*INSTRUCTIONS*.
- 1) Summarize the Camino de Santiago text in two sentences.
- 2) Carry on the Camino de Santiago text from its final sentence.

*TEXT SECTION*.

By the 20th century, almost no one was walking any of the Camino de Santiago routes. Then in the late 1970s and early 1980s, the routes became of interest to a few. They wrote about their pilgrimage to Santiago de Compostela and mapped the routes again. This trickle of pilgrims has become a steady river of more than 100,000 per year.

In the 21st century, the idea of a pilgrimage is perhaps quaint. However, the exertion of walking for a month and being disconnected from modern devices is immensely liberating. Another interesting read is who was Santiago?

FAQs about the Camino de Santiago

These are the most common questions I am asked about walking the Camino routes or preparing. One thing to note is that I am not a tour company, I do not offer tours or any other services related to any of the pilgrimage routes, I am just a guy who loves walking the Camino and other long distance hiking routes.

What is Accommodation Like?

The first time I walked from Saint Jean Pied de Port to Santiago, I only stayed twice in pensions. I stayed in a youth hostel in Leon twice as they have private rooms and don’t have a curfew. I wanted to see the sights in Leon and have a late meal with friends I had met along the way. The rest of the time I stayed in pilgrims’ hostels called albergues.

The pensions were basic and cheap, around €30 per night. They always had ensuite but no breakfast. I have met and talked with people who stayed in good hotels and Paradores. The accommodation is down to your budget and sometimes how much you want to socialize with other pilgrims.

Most albergues are basic. The private albergues are like good upmarket youth hostels, the ones owned by Confraternities vary widely. Some like the hostel owned by the Confraternity of St James in Rabanal del Camino is brilliant, others not so.

The albergues owned by the local regions or churches are usually very basic, but they have a great communal and welcoming feel. Except for the hostels owned by the Xunta in Galicia. These have a very high throughput of pilgrims and can be a bit rough.

*DATASET EXCERPTS*.
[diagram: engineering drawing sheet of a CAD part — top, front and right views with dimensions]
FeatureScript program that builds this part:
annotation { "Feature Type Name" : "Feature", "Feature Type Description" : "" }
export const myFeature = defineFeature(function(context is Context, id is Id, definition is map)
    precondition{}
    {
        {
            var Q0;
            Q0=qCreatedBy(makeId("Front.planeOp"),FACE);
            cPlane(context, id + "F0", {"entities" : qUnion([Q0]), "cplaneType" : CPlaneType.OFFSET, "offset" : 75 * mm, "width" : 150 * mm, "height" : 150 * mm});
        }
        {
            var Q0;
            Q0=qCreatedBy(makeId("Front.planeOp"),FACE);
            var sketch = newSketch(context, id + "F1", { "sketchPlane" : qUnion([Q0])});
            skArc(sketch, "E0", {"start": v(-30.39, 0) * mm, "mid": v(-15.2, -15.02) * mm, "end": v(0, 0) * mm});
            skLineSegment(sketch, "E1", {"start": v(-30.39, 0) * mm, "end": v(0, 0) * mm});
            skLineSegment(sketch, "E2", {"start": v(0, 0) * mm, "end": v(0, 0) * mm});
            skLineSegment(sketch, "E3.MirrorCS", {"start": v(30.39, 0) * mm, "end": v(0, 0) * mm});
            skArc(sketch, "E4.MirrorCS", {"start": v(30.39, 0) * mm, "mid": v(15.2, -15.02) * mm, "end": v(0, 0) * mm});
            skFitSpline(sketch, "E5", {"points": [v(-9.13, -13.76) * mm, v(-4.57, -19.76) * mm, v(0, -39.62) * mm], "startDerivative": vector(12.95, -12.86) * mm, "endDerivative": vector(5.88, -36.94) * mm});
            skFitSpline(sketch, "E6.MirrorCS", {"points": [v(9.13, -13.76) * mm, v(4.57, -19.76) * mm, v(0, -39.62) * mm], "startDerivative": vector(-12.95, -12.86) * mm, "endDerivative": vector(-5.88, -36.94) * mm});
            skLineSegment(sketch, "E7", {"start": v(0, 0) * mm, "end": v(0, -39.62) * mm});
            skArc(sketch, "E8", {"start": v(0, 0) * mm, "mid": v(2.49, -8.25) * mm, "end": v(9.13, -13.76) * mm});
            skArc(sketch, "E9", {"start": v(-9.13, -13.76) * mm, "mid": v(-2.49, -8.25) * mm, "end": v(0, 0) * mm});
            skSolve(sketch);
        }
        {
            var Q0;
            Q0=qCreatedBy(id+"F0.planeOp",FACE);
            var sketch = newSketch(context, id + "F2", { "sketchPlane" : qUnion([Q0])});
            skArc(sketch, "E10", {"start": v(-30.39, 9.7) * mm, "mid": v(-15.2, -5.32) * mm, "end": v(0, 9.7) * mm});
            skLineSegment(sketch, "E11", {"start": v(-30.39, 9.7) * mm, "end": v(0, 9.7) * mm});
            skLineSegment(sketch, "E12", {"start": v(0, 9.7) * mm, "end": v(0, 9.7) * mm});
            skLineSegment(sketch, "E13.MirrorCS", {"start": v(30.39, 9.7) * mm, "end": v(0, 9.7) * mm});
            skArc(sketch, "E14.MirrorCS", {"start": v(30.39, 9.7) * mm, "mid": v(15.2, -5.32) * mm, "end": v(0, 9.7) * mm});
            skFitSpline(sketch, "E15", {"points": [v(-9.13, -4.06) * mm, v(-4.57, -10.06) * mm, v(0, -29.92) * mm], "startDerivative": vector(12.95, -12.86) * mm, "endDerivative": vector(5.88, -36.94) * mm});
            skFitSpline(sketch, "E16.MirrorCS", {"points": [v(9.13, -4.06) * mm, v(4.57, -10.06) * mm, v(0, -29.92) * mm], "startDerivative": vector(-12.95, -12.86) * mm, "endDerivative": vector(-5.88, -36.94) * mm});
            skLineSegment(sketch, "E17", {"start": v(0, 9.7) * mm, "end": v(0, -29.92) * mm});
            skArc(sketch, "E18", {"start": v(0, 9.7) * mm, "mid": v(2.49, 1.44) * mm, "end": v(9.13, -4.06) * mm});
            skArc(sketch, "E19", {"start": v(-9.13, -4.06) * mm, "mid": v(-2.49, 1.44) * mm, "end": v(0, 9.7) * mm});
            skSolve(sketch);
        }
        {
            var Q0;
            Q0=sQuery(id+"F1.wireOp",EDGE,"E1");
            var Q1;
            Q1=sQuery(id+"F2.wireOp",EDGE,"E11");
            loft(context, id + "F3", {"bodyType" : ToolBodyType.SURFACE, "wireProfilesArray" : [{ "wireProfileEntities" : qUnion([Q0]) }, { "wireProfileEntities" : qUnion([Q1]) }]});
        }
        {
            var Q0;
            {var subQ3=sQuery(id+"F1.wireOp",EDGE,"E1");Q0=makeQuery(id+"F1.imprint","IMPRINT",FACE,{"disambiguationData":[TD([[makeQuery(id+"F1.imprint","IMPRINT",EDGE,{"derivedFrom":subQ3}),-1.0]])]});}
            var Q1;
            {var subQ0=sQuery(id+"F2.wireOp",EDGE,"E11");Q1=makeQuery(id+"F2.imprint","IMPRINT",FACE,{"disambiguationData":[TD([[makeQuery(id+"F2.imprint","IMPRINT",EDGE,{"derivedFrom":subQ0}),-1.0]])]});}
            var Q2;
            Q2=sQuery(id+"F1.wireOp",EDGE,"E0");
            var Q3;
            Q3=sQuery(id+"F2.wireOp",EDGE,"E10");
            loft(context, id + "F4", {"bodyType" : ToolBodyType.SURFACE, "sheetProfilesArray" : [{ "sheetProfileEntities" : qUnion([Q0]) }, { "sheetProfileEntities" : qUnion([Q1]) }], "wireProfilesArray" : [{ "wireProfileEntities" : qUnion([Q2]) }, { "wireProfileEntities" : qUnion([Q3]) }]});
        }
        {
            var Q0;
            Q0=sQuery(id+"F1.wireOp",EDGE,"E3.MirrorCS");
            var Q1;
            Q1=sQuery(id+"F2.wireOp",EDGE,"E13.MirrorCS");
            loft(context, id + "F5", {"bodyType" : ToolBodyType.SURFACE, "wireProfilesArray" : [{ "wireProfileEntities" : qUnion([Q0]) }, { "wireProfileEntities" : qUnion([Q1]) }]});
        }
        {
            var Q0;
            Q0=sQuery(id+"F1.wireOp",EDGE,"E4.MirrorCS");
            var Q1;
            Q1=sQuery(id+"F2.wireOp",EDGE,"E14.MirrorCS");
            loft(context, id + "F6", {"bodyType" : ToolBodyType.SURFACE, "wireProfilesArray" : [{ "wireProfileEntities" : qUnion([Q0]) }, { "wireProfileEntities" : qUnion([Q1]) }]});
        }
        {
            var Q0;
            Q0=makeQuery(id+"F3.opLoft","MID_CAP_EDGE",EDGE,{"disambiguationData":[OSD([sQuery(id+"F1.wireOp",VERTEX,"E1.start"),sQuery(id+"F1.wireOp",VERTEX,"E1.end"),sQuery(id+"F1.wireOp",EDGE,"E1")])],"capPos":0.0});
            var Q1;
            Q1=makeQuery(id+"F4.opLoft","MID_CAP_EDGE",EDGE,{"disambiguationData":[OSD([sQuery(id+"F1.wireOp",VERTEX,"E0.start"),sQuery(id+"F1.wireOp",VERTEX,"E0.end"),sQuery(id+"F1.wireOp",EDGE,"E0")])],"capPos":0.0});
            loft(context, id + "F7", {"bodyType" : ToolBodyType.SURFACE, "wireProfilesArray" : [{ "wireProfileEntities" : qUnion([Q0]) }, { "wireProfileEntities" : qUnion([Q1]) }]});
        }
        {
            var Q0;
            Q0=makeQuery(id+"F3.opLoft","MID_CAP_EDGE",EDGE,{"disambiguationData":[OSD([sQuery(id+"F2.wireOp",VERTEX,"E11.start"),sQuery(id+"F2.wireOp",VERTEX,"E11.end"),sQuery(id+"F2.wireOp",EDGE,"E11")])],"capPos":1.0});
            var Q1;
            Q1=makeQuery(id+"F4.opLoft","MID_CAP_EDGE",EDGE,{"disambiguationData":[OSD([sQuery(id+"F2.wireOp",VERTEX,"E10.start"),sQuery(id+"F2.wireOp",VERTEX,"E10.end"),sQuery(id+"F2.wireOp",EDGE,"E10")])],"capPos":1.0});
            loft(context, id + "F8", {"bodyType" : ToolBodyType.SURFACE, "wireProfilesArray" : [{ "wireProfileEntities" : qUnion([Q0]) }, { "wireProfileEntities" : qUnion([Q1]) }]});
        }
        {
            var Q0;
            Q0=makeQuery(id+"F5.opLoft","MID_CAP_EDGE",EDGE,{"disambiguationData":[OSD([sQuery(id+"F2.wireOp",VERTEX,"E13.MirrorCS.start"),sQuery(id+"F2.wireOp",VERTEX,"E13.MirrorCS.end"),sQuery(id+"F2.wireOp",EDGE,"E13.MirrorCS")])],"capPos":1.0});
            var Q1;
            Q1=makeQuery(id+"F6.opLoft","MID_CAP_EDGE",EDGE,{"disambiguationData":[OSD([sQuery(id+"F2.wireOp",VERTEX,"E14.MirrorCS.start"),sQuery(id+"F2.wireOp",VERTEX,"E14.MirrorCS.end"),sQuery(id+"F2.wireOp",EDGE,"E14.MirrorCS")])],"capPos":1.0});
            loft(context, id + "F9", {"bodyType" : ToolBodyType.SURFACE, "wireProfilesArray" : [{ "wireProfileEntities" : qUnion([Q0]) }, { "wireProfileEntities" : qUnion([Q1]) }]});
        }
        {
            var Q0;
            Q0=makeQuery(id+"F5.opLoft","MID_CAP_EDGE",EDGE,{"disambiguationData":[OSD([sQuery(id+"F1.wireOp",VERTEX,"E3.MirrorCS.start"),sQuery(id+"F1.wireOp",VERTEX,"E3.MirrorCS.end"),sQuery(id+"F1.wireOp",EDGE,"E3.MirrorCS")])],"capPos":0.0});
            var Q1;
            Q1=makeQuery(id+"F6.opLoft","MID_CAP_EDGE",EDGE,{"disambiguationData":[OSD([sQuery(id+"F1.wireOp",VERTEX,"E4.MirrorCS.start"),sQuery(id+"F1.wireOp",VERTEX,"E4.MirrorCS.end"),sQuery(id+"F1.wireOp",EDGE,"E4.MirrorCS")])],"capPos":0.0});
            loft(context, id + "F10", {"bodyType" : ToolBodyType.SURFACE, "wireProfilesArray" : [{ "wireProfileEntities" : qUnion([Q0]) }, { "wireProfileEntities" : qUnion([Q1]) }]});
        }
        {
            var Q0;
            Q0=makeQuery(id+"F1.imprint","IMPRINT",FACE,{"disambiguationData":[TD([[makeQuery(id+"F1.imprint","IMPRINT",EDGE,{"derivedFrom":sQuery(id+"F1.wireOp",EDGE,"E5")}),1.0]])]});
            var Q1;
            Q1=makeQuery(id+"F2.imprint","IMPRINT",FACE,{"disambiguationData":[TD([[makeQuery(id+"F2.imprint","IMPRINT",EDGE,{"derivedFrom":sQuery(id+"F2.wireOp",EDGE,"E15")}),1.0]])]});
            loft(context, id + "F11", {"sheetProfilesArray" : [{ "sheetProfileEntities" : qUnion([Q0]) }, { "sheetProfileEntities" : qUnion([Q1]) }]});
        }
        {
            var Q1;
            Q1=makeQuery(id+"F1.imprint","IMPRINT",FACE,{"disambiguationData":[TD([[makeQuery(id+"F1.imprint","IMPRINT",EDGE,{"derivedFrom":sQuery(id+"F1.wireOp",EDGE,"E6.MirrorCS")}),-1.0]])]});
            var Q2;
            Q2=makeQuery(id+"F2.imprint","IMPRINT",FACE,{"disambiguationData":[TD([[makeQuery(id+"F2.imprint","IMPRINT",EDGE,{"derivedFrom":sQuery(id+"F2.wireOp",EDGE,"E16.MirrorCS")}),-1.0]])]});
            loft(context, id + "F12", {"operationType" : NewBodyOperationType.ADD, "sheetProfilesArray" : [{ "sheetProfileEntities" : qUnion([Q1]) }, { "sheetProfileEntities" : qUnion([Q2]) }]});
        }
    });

*ANSWERS IN ORDER*.
- 1) Almost no one walked the Camino de Santiago routes by the 20th century, but interest revived in the late 1970s and early 1980s, and more than 100,000 pilgrims now walk them each year. The writer, who is not a tour company, describes accommodation along the way, which ranges from cheap pensions and good hotels or Paradores to albergues that vary from upmarket private ones to very basic regional and church-run ones, with the Xunta hostels in Galicia sometimes a bit rough.

- 2)
What is the Best Time to Walk the Camino de Santiago

The best times to walk the Camino de Santiago are April, May, early June, September, and October. During July and August, the Camino Frances is very hot and busy, if you can it is better to choose another route.

But, if you can choose when to go, spring and autumn are the best. It is best not to start walking on the Day of Assumption and the 4 days before as many Spaniards pick this time to start and the route out of Roncesvalles is very busy. Some hardy souls walk in the winter.

How Long is the Camino de Santiago?

Often this question has a split intent. How long is the Camino de Santiago in miles and kilometers or how long does it take to walk in time.

Bear in mind you can join any of the Camino de Santiago routes at any point. So, you can adjust the time and distance to suit yourself. It took me 28 days and then 30 days the two times I walked the Camino Frances.

Where to get a Pilgrim’s Passport

What? I need a passport to walk the Camino de Santiago?

No, you do not need a pilgrims’ passport to walk the route, but you do need one if you intend to stay in accommodation that is designated for pilgrims. You also need a pilgrim’s passport if you want a Compostela from the cathedral in Santiago. Please note you need to have walked more than 100 km or cycled more than 200 km to apply for the Compostela. So, if for you this is a Catholic pilgrimage and you want a plenary indulgence make sure you get a pilgrims passport.

I still have my pilgrims’ passports from each of my Caminos, they are part of my treasured memories. The pilgrims’ passport page has a full list of Confraternity sites where you can order a pilgrims passport before you go.

What to Pack for the Camino de Santiago

I have written a post on my full packing list that has lots of detail.

Depending on the time of the year you walk, decisions need to be made on your packing list – a sleeping bag or sleeping bag liner, hiking shoes. A rain poncho or rain jacket will be needed all year, and consider trekking poles. The following are the basics.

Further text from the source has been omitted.